# Selected passage
OSHA puts a chill on UNR plan
July 23, 2008 - 9:00 pm
How do you know when you've got too many regulatory bureaucrats?
When their devotion to the letter of "the code" starts getting in the way of common sense.
Some would argue there are agencies which reach that point the first week they open their doors. But there can no longer be much doubt the Occupational Safety and Health Administration has crossed the line.
This agency has ruled it causes workers in a cookie factory too much strain to pick up the tops of the sandwich cookies and place them atop the bottom halves. It's ruled one of the ingredients used in the manufacture of bricks is so potentially toxic it must be stored in a special shed with all kinds of complicated warnings and procedures to handle this toxic material, known to most of us as ... sand.
And now there's the case of the condensation water from the air conditioner of the new Joe Crowley Student Union at the University of Nevada, Reno.
Cooler air won't hold as much water as warm air. That's why virtually all air conditioners drip.
The huge industrial air conditioner for the new UNR facility condenses some 600,000 gallons of water per year out of the air. Since the facility opened last fall, that water has gone down the drain, wasted.
The UNR Division of Environmental Health and Safety University had a better idea. Why not collect that water and pump it outside the building, where it could be used to drip-irrigate the building's outdoor landscaping?
It cost about $60,000 to put in a cistern to collect the condensation from water towers used in the air conditioning system and for the pump to circulate the water through drip lines to planters outside the student union, said John Walsh, student union construction project manager.

# Work to be completed
According to the editorial, how much water per year does the air conditioner at the new UNR student union condense? Please give the amount. The items have nothing to do with the editorial above.

# Given entries

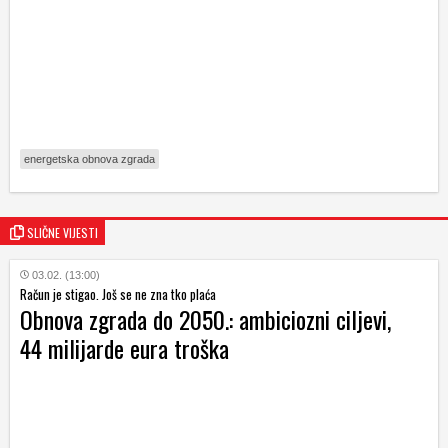
energetska obnova zgrada
SLIČNE VIJESTI
03.02. (13:00)
Račun je stigao. Još se ne zna tko plaća
Obnova zgrada do 2050.: ambiciozni ciljevi,
44 milijarde eura troška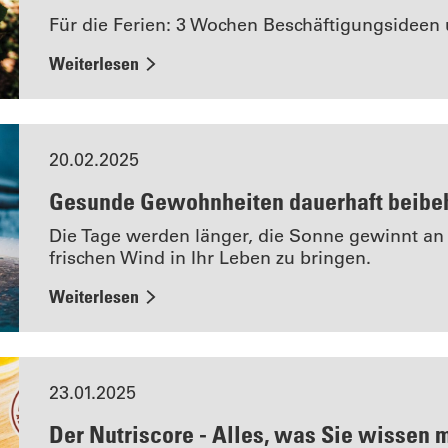
Für die Ferien: 3 Wochen Beschäftigungsideen 
Weiterlesen
20.02.2025
Gesunde Gewohnheiten dauerhaft beibe
Die Tage werden länger, die Sonne gewinnt an K
frischen Wind in Ihr Leben zu bringen.
Weiterlesen
23.01.2025
Der Nutriscore - Alles, was Sie wissen 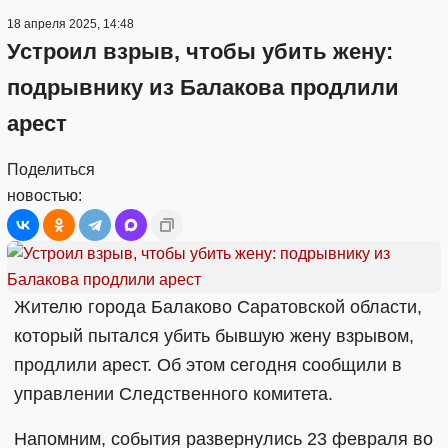
18 апреля 2025, 14:48
Устроил взрыв, чтобы убить жену:
подрывнику из Балакова продлили
арест
Поделиться
новостью:
Жителю города Балаково Саратовской области,
который пытался убить бывшую жену взрывом,
продлили арест. Об этом сегодня сообщили в
управлении Следственного комитета.
Напомним, события развернулись 23 февраля во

# Answer below
Some 600,000 gallons of water per year.